The second set of similar papers share the high level goal of generating novel training data for semantic parsing in an semi-automated fashion. The shared core idea is to generate the training data by conditioning query-based templates on the known database schema. Then, the templates are filled and transformed into natural langauge through the use of deep learning models. To avoid using augmented data that changes the semantics, they also apply the same pipeline for verification. Namely, they start by parsing the natural language output back into the logical form. Then, this SQL query is executed against the engine to return a result. Finally, results failing to match the original, dynamically-selected KB attribute are filtered out – leaving only high quality generations for training.

AutoQA (Xu, Semnani, Campagna, Lam) uses BART for paraphrasing the templates into natural language, whereas GAZP (Zhong, Lewis, Wang, and Zettlemoyer) uses BERT with BiLSTM components. If we allow for changing the task to NER, then Counterfactual Generator (Zeng, Li, Zhai, Zhang) can also be added to this set, since it also follows the same format of generating imperfect examples and then using the originally trained model to filter for the best data augmentations. In all three cases, the training set that includes the augmentations achieves the best final performance.

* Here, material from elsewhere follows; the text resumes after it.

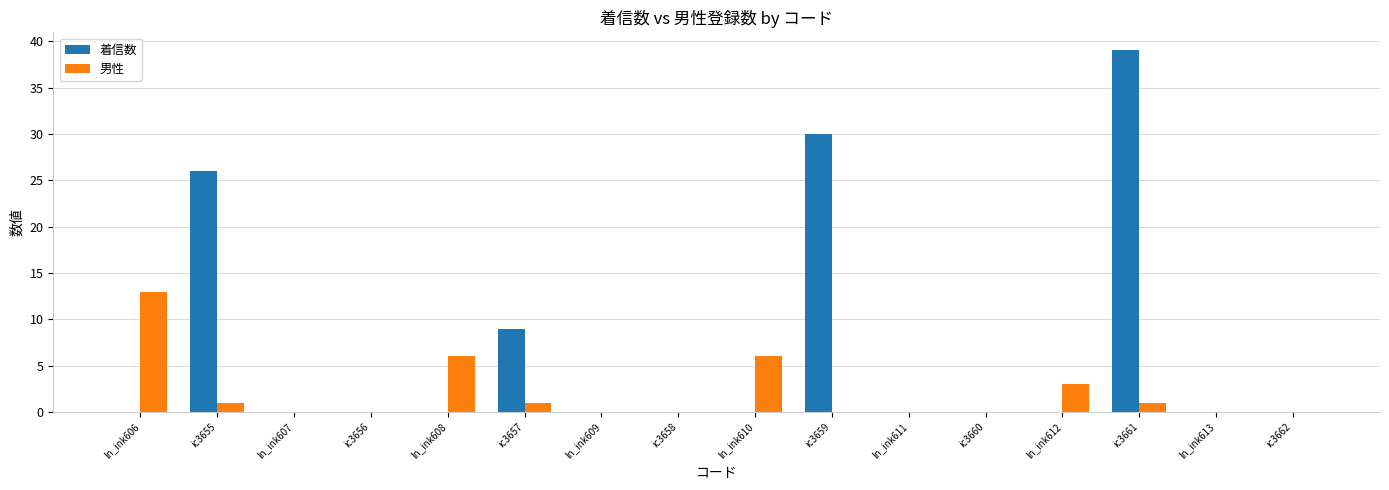

Which series has the widest spread of values?

着信数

The final set of similar papers touches on the topic of improving model performance through the use of soft perturbations to generate new data samples. More specifically, Self-Supervised Manifold Based Data Augmentation (Ng, Cho, and Ghassemi) perform data augmentation by masking out various tokens and then having BERT fill those tokens in, keeping the original label. This may be error prone since you could drop key words that change the label, but for the tasks they chose, this was not a substantial concern. In particular, they experiment with Sentiment Analysis, Natural Language Inference and Machine Translation. During their experiments, they found that, using a BERT model to predict hard (aka. one-hot) labels led to roughly equal results. Intuitively, this should be expected since it is simply feeding in more examples of things the model already knows. The insight then was feeding in soft labels and training with KL-divergence, which then led to improved Out-of-domain performance.

To see why this helps, we turn to Towards More Accurate Uncertainty Estimation (He et al.) which employs a very similar insight. In particular, the authors create perturbed inputs and labels using MixUp and also change their loss function to KL-divergence. This creates labels are now also “soft” in that the new label is a distribution between the two mixed classes rather than discrete. Similar to the original MixUp paper then9, the idea is that using the soft labels prevents the model from being too overly confident since during training it has seen outputs where the target was not necessarily completely towards a single label, but rather shared across multiple labels. Overall, the idea that soft targets may be more robust than hard targets is something worth further exploration!


In total, there are arguably fewer mind-blowing model changes or huge performance gains within NLP as there might have been in years past. In it’s place, we observe important and more nuanced advancements that highlight the maturity of the field. I would argue that the shift towards more pragmatic data management concerns is actually good since it implies a move towards bringing these great NLP advancements into the real world.

  1. MultiWOZ (Budzianowski, et al.) 

  2. GLUE (Wang et al.) 

  3. SQuAD (Rajpurkar et al.) 

  4. bAbI (Weston at al.) 

  5. MultiWOZ 2.1 (Eric et al.) 

  6. MultiWOZ 2.2 (Zang et al.) 

  7. MultiWOZ 2.3 (Han and Liu et al.) 

  8. Building a Conversational Agent Overnight (Shah et al.) 

  9. mixup: Beyond Empircal Risk Minimzation (Zhang et al.)